What to produce |
Set the records down again in full, with every word kept.

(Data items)

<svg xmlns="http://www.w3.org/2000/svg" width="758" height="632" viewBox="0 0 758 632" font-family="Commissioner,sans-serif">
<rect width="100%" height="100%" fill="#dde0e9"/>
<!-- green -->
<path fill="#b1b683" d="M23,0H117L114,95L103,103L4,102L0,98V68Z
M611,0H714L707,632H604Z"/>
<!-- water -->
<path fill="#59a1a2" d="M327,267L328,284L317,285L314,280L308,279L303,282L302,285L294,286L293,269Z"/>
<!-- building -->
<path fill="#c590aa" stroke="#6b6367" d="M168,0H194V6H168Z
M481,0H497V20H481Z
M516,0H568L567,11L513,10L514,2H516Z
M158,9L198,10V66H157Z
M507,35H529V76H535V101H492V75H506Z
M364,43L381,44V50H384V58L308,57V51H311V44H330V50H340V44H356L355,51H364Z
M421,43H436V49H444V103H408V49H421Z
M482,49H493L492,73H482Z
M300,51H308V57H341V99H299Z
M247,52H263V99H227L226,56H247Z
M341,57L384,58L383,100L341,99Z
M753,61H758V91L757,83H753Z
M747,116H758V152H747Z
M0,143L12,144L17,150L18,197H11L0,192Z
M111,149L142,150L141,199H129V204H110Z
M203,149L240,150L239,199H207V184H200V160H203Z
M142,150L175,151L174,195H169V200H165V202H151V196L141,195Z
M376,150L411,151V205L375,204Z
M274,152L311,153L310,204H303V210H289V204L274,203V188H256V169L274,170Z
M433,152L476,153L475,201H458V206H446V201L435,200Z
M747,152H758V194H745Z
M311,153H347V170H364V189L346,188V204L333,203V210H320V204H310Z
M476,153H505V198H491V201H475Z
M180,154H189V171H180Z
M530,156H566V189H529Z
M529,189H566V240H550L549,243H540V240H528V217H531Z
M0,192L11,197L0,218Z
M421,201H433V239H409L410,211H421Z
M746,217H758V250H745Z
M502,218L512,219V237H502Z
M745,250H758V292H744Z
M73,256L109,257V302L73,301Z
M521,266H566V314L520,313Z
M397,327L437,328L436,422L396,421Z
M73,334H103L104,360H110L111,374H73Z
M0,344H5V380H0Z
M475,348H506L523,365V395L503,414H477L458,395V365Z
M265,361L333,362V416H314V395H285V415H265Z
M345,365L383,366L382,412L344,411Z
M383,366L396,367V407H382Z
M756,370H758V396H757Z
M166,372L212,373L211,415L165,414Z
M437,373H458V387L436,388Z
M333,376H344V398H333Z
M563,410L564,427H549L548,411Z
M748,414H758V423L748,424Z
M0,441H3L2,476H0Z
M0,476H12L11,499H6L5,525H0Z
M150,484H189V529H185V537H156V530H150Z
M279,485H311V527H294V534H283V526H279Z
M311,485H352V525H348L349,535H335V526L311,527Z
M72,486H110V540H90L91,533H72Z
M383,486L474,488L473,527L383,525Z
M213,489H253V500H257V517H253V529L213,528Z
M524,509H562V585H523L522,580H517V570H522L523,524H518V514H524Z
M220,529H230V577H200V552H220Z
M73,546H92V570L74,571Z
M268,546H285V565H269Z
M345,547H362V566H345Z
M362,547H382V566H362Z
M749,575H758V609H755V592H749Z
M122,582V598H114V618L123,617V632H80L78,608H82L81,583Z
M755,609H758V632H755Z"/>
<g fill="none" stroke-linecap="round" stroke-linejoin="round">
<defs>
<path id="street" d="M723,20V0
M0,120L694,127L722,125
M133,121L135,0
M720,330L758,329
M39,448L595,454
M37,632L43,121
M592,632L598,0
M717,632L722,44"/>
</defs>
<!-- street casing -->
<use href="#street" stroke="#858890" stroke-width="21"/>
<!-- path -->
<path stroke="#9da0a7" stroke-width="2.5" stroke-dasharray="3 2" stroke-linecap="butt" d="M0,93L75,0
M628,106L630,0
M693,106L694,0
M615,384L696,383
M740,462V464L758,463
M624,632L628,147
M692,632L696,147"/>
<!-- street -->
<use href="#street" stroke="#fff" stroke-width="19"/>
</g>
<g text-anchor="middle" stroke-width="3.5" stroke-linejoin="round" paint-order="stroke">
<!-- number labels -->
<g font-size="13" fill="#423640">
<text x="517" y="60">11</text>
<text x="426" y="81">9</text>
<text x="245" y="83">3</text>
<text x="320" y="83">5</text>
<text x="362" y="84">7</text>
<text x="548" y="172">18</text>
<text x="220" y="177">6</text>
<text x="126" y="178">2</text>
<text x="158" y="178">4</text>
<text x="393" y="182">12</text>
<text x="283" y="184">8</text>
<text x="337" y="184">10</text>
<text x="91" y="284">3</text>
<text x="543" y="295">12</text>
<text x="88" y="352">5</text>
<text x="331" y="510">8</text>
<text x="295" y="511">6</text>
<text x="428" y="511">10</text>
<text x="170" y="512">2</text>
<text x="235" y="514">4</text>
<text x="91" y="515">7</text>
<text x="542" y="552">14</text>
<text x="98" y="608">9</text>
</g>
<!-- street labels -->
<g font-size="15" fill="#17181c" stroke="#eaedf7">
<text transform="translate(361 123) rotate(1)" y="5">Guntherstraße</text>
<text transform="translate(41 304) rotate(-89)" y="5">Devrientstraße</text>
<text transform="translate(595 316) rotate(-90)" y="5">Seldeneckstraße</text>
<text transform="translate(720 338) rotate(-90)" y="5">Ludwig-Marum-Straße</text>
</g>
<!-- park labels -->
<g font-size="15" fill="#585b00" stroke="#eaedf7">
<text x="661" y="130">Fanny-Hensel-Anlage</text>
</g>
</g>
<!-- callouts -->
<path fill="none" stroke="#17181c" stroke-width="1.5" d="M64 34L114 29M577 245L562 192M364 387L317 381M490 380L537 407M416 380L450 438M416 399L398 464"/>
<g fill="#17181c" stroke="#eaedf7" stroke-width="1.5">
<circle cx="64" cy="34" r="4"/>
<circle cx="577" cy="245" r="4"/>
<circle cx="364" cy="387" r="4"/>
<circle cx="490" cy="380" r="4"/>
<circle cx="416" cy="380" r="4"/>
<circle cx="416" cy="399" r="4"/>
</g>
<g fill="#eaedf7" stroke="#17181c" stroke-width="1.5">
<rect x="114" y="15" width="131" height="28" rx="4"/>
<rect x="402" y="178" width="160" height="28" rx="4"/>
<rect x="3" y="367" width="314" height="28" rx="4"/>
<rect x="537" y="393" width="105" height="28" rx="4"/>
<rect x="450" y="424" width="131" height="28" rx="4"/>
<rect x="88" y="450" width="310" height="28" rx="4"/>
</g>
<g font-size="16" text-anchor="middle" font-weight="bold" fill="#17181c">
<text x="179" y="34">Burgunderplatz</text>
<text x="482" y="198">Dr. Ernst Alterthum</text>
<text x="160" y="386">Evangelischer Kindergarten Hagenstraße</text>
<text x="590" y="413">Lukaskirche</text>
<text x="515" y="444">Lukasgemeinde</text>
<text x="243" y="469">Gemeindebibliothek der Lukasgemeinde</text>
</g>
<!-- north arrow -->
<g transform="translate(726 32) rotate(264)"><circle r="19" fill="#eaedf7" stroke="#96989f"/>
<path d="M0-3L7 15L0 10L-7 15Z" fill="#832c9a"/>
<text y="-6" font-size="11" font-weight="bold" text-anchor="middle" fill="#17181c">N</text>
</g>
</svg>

Written reply |
<svg xmlns="http://www.w3.org/2000/svg" width="758" height="632" viewBox="0 0 758 632" font-family="Commissioner,sans-serif">
<rect width="100%" height="100%" fill="#dde0e9"/>
<!-- green -->
<path fill="#b1b683" d="M23,0H117L114,95L103,103L4,102L0,98V68Z
M611,0H714L707,632H604Z"/>
<!-- water -->
<path fill="#59a1a2" d="M327,267L328,284L317,285L314,280L308,279L303,282L302,285L294,286L293,269Z"/>
<!-- building -->
<path fill="#c590aa" stroke="#6b6367" d="M168,0H194V6H168Z
M481,0H497V20H481Z
M516,0H568L567,11L513,10L514,2H516Z
M158,9L198,10V66H157Z
M507,35H529V76H535V101H492V75H506Z
M364,43L381,44V50H384V58L308,57V51H311V44H330V50H340V44H356L355,51H364Z
M421,43H436V49H444V103H408V49H421Z
M482,49H493L492,73H482Z
M300,51H308V57H341V99H299Z
M247,52H263V99H227L226,56H247Z
M341,57L384,58L383,100L341,99Z
M753,61H758V91L757,83H753Z
M747,116H758V152H747Z
M0,143L12,144L17,150L18,197H11L0,192Z
M111,149L142,150L141,199H129V204H110Z
M203,149L240,150L239,199H207V184H200V160H203Z
M142,150L175,151L174,195H169V200H165V202H151V196L141,195Z
M376,150L411,151V205L375,204Z
M274,152L311,153L310,204H303V210H289V204L274,203V188H256V169L274,170Z
M433,152L476,153L475,201H458V206H446V201L435,200Z
M747,152H758V194H745Z
M311,153H347V170H364V189L346,188V204L333,203V210H320V204H310Z
M476,153H505V198H491V201H475Z
M180,154H189V171H180Z
M530,156H566V189H529Z
M529,189H566V240H550L549,243H540V240H528V217H531Z
M0,192L11,197L0,218Z
M421,201H433V239H409L410,211H421Z
M746,217H758V250H745Z
M502,218L512,219V237H502Z
M745,250H758V292H744Z
M73,256L109,257V302L73,301Z
M521,266H566V314L520,313Z
M397,327L437,328L436,422L396,421Z
M73,334H103L104,360H110L111,374H73Z
M0,344H5V380H0Z
M475,348H506L523,365V395L503,414H477L458,395V365Z
M265,361L333,362V416H314V395H285V415H265Z
M345,365L383,366L382,412L344,411Z
M383,366L396,367V407H382Z
M756,370H758V396H757Z
M166,372L212,373L211,415L165,414Z
M437,373H458V387L436,388Z
M333,376H344V398H333Z
M563,410L564,427H549L548,411Z
M748,414H758V423L748,424Z
M0,441H3L2,476H0Z
M0,476H12L11,499H6L5,525H0Z
M150,484H189V529H185V537H156V530H150Z
M279,485H311V527H294V534H283V526H279Z
M311,485H352V525H348L349,535H335V526L311,527Z
M72,486H110V540H90L91,533H72Z
M383,486L474,488L473,527L383,525Z
M213,489H253V500H257V517H253V529L213,528Z
M524,509H562V585H523L522,580H517V570H522L523,524H518V514H524Z
M220,529H230V577H200V552H220Z
M73,546H92V570L74,571Z
M268,546H285V565H269Z
M345,547H362V566H345Z
M362,547H382V566H362Z
M749,575H758V609H755V592H749Z
M122,582V598H114V618L123,617V632H80L78,608H82L81,583Z
M755,609H758V632H755Z"/>
<g fill="none" stroke-linecap="round" stroke-linejoin="round">
<defs>
<path id="street" d="M723,20V0
M0,120L694,127L722,125
M133,121L135,0
M720,330L758,329
M39,448L595,454
M37,632L43,121
M592,632L598,0
M717,632L722,44"/>
</defs>
<!-- street casing -->
<use href="#street" stroke="#858890" stroke-width="21"/>
<!-- path -->
<path stroke="#9da0a7" stroke-width="2.5" stroke-dasharray="3 2" stroke-linecap="butt" d="M0,93L75,0
M628,106L630,0
M693,106L694,0
M615,384L696,383
M740,462V464L758,463
M624,632L628,147
M692,632L696,147"/>
<!-- street -->
<use href="#street" stroke="#fff" stroke-width="19"/>
</g>
<g text-anchor="middle" stroke-width="3.5" stroke-linejoin="round" paint-order="stroke">
<!-- number labels -->
<g font-size="13" fill="#423640">
<text x="517" y="60">11</text>
<text x="426" y="81">9</text>
<text x="245" y="83">3</text>
<text x="320" y="83">5</text>
<text x="362" y="84">7</text>
<text x="548" y="172">18</text>
<text x="220" y="177">6</text>
<text x="126" y="178">2</text>
<text x="158" y="178">4</text>
<text x="393" y="182">12</text>
<text x="283" y="184">8</text>
<text x="337" y="184">10</text>
<text x="91" y="284">3</text>
<text x="543" y="295">12</text>
<text x="88" y="352">5</text>
<text x="331" y="510">8</text>
<text x="295" y="511">6</text>
<text x="428" y="511">10</text>
<text x="170" y="512">2</text>
<text x="235" y="514">4</text>
<text x="91" y="515">7</text>
<text x="542" y="552">14</text>
<text x="98" y="608">9</text>
</g>
<!-- street labels -->
<g font-size="15" fill="#17181c" stroke="#eaedf7">
<text transform="translate(361 123) rotate(1)" y="5">Guntherstraße</text>
<text transform="translate(41 304) rotate(-89)" y="5">Devrientstraße</text>
<text transform="translate(595 316) rotate(-90)" y="5">Seldeneckstraße</text>
<text transform="translate(720 338) rotate(-90)" y="5">Ludwig-Marum-Straße</text>
</g>
<!-- park labels -->
<g font-size="15" fill="#585b00" stroke="#eaedf7">
<text x="661" y="130">Fanny-Hensel-Anlage</text>
</g>
</g>
<!-- callouts -->
<path fill="none" stroke="#17181c" stroke-width="1.5" d="M64 34L114 29M577 245L562 192M364 387L317 381M490 380L537 407M416 380L450 438M416 399L398 464"/>
<g fill="#17181c" stroke="#eaedf7" stroke-width="1.5">
<circle cx="64" cy="34" r="4"/>
<circle cx="577" cy="245" r="4"/>
<circle cx="364" cy="387" r="4"/>
<circle cx="490" cy="380" r="4"/>
<circle cx="416" cy="380" r="4"/>
<circle cx="416" cy="399" r="4"/>
</g>
<g fill="#eaedf7" stroke="#17181c" stroke-width="1.5">
<rect x="114" y="15" width="131" height="28" rx="4"/>
<rect x="402" y="178" width="160" height="28" rx="4"/>
<rect x="3" y="367" width="314" height="28" rx="4"/>
<rect x="537" y="393" width="105" height="28" rx="4"/>
<rect x="450" y="424" width="131" height="28" rx="4"/>
<rect x="88" y="450" width="310" height="28" rx="4"/>
</g>
<g font-size="16" text-anchor="middle" font-weight="bold" fill="#17181c">
<text x="179" y="34">Burgunderplatz</text>
<text x="482" y="198">Dr. Ernst Alterthum</text>
<text x="160" y="386">Evangelischer Kindergarten Hagenstraße</text>
<text x="590" y="413">Lukaskirche</text>
<text x="515" y="444">Lukasgemeinde</text>
<text x="243" y="469">Gemeindebibliothek der Lukasgemeinde</text>
</g>
<!-- north arrow -->
<g transform="translate(726 32) rotate(264)"><circle r="19" fill="#eaedf7" stroke="#96989f"/>
<path d="M0-3L7 15L0 10L-7 15Z" fill="#832c9a"/>
<text y="-6" font-size="11" font-weight="bold" text-anchor="middle" fill="#17181c">N</text>
</g>
</svg>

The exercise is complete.